[[ INPUT FOR THIS TASK, beginning ]]

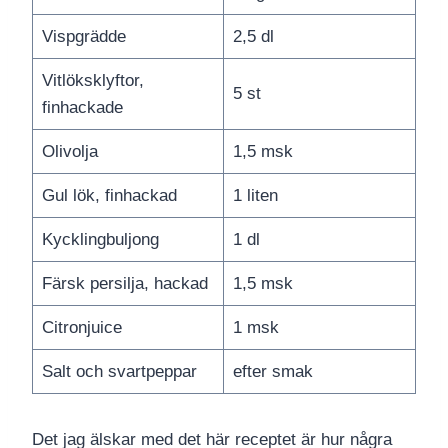
Vispgrädde
2,5 dl
Vitlöksklyftor,
5 st
finhackade
Olivolja
1,5 msk
Gul lök, finhackad
1 liten
Kycklingbuljong
1 dl
Färsk persilja, hackad
1,5 msk
Citronjuice
1 msk
Salt och svartpeppar
efter smak
Det jag älskar med det här receptet är hur några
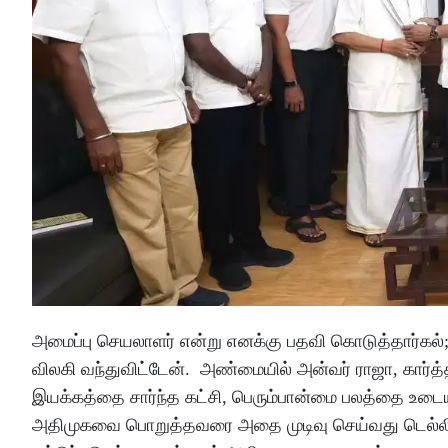
அமைப்பு செயலாளர் என்று எனக்கு பதவி கொடுத்தார்க
விலகி வந்துவிட்டேன். அண்மையில் அன்வர் ராஜா, கார்த்
இயக்கத்தை சார்ந்த கட்சி, பெரும்பான்மை பலத்தை உடைய
அதிமுகவை பொறுத்தவரை அதை முடிவு செய்வது டெல்லி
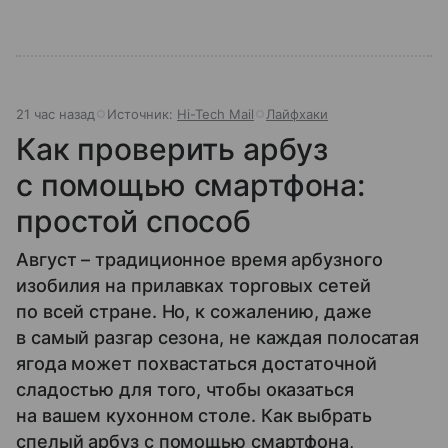
21 час назад
Источник:
Hi-Tech Mail
Лайфхаки
Как проверить арбуз
с помощью смартфона:
простой способ
Август – традиционное время арбузного
изобилия на прилавках торговых сетей
по всей стране. Но, к сожалению, даже
в самый разгар сезона, не каждая полосатая
ягода может похвастаться достаточной
сладостью для того, чтобы оказаться
на вашем кухонном столе. Как выбрать
спелый арбуз с помощью смартфона,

[[ INPUT FOR THIS TASK, end ]]

**TASK DESCRIPTION:**
Print the entries from the very start up to and including the line with "அதிமுகவை பொறுத்தவரை அதை முடிவு செய்வது டெல்லி", leaving out the pictures.

**YOUR SOLUTION:**
Vispgrädde
2,5 dl
Vitlöksklyftor,
5 st
finhackade
Olivolja
1,5 msk
Gul lök, finhackad
1 liten
Kycklingbuljong
1 dl
Färsk persilja, hackad
1,5 msk
Citronjuice
1 msk
Salt och svartpeppar
efter smak
Det jag älskar med det här receptet är hur några
அமைப்பு செயலாளர் என்று எனக்கு பதவி கொடுத்தார்க
விலகி வந்துவிட்டேன். அண்மையில் அன்வர் ராஜா, கார்த்
இயக்கத்தை சார்ந்த கட்சி, பெரும்பான்மை பலத்தை உடைய
அதிமுகவை பொறுத்தவரை அதை முடிவு செய்வது டெல்லி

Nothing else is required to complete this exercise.